By now we had reached the top of Mt. Eddy after a hard, hard climb. We had three injured climbers, but the will and the promise of beauty had bought us to the very top. And then, the views of Shasta to the east, Shasta Lake to the south, the Pinnacles to the west, and Klamath Lakes to the north rejuvenated us completely. All of our tiredness was gone, the pain from our sore muscles and injuries was forgotten: ecstasy rolled in, and we cherished that sight through the night into the morning while on the top of that mountain, all by ourselves. Once again, Beauty had come to the rescue, and the reward was great.

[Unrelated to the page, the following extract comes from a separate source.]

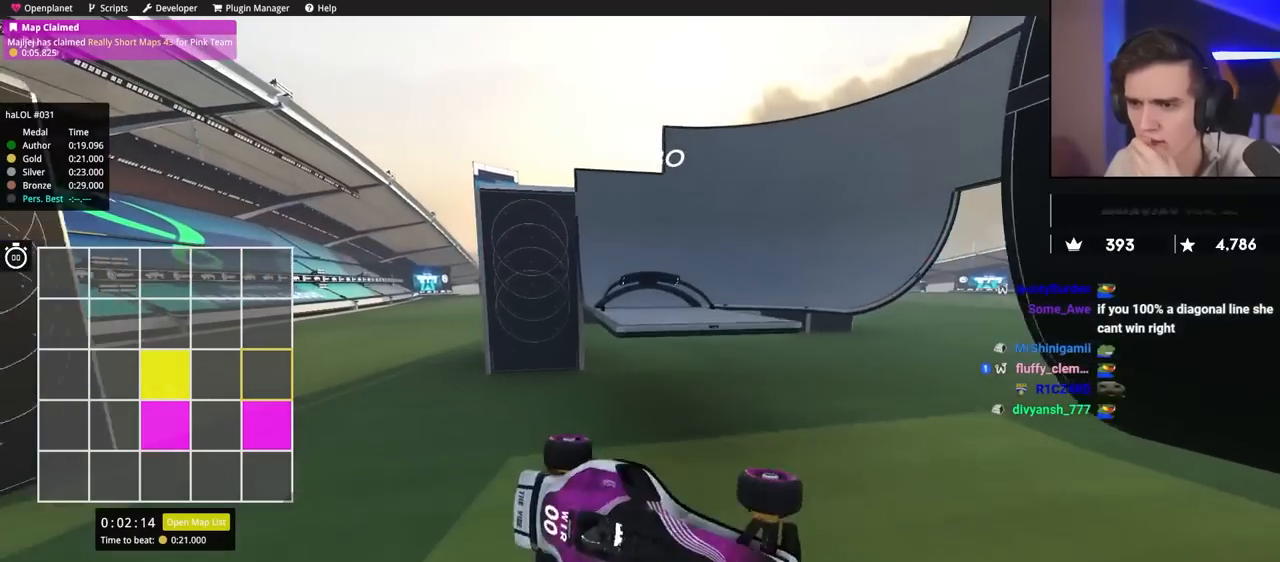
{"keys": ["up"], "events": []}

In the early morning, after packing up in the below-freezing temperature, we got ready to head back down to train on the tanto and Kokyo Ho by the emerald-colored Dead Man’s Lakes. As we carefully started to slide down the loose gravel and big rocks at an almost 70 degree angle, I remembered JC’s brilliant insight: “In choosing your god, you choose your way of looking at the universe. There are plenty of gods, choose yours. The god you worship is the god you deserve.” And I said out loud, “I choose this, I choose beauty.” Gods are meant to be role models, masks of eternity and guide-posts to a good life. I choose beauty. My longing was now to find the beauty, elegance, symmetry, and wholeness that the John Muirs, the Joseph Campbells, my Senseis, the Buckminister Fullers, the Ansel Adams, and the Oshos had found before me.

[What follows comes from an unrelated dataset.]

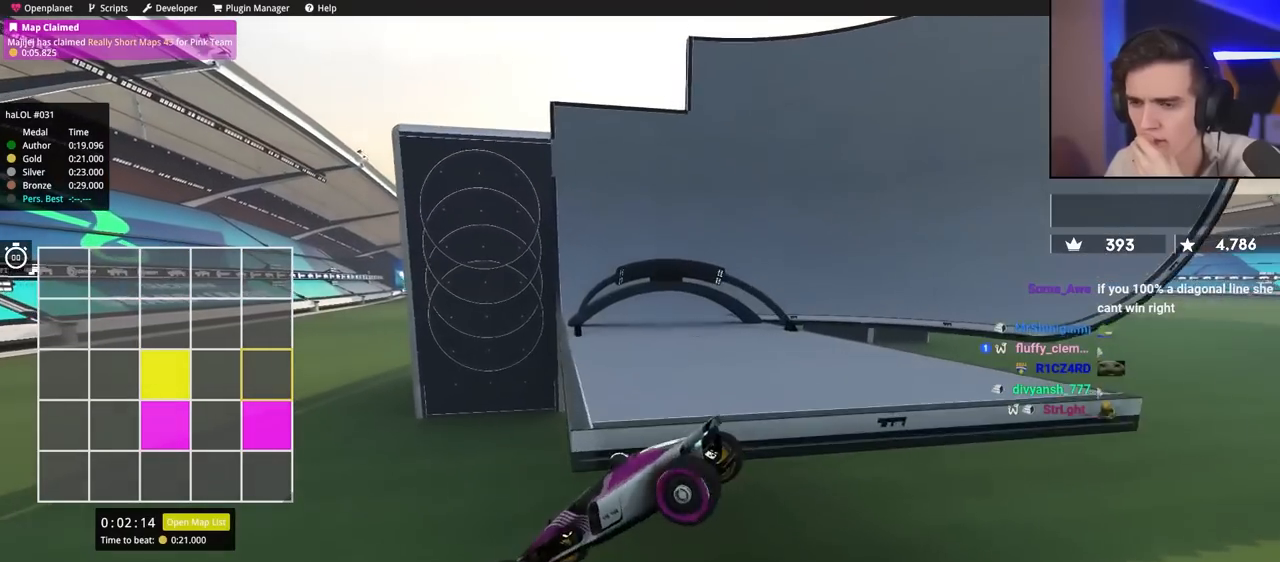
{"keys": ["right"], "events": [[33, "right", "down"], [500, "up", "up"]]}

When I relayed this wish to my students later on, one of the more religiously staunch students said to me “Sensei that would be considered sacrilege in many circles.” I did not miss a beat as I said, “Absolutely. This is the beginning of one’s duty of sacred rebellion.” She was taken aback, and I let her sit with it a bit and then recited a Shayari/poem I had written in Urdu not too long ago:

Haar Mazhab Nein Humhe Aab Khafir Karaar Kaar Diya

Iss Liye Uss Ke Darbaar mein Humhe apna karaar kaar diya

Now every religion has  branded me an Infidel Hence in HIS court I have found a seat among his other lovers/heretics

“You are becoming a philosopher in a materialistic world. Careful,” she said, somewhat teasingly. I looked at her and responded, “No, not a philosopher—as what a philosopher does is makes innumerable distinctions, splits things apart. The realm I am speaking about is bringing things together as one. This is the realm of the mystic. Now, I am discovering the mystery, becoming it, and allowing it to just be exactly as it is. You can too!”

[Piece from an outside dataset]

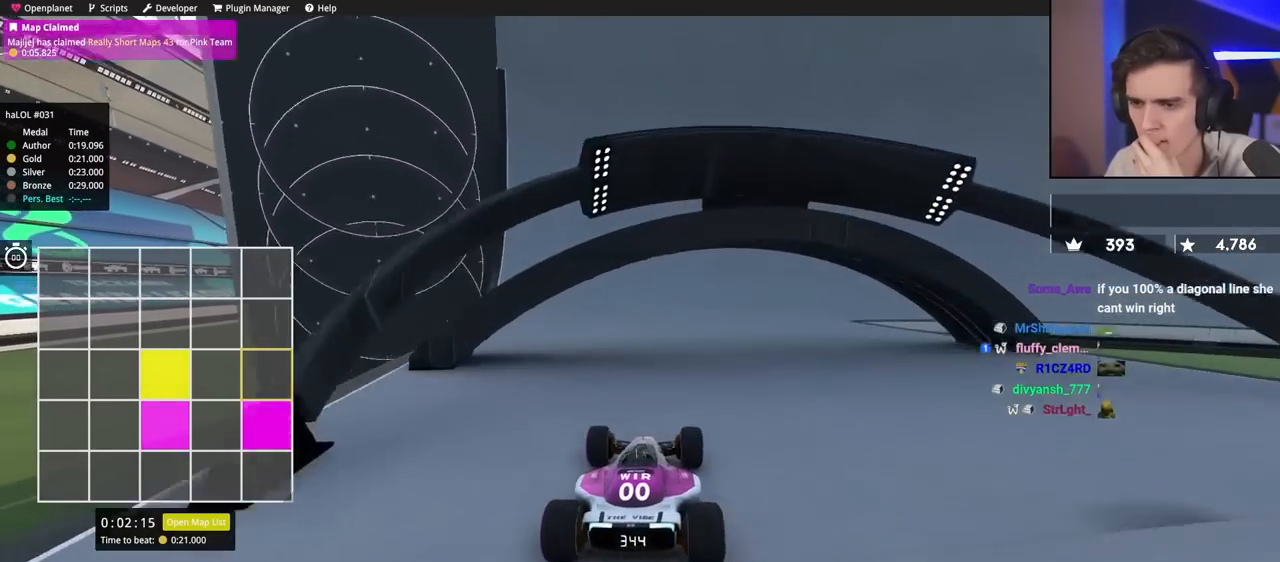
{"keys": ["right", "up"], "events": [[467, "up", "down"]]}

With that I close this, and hope you too find yourself on your own pollen path, your golden path by paying attention to its marker—Beauty. For Beauty, I have found, heals, transforms, and enchants your world. This beauty is your guidepost into the lap of infinity. May you be nourished along the pollen/golden path. And may Beauty serve as the GPS to your Soul!

- Mahipal Lunia on the 16th of December, 2012

- Stream of consciousness writing to explain the guiding philosophy of Mt. View Aiki Kai by Mahipal Lunia Sensei. These are his own personal views and do not represent the art/s, system/s, or teacher/s he has studied with.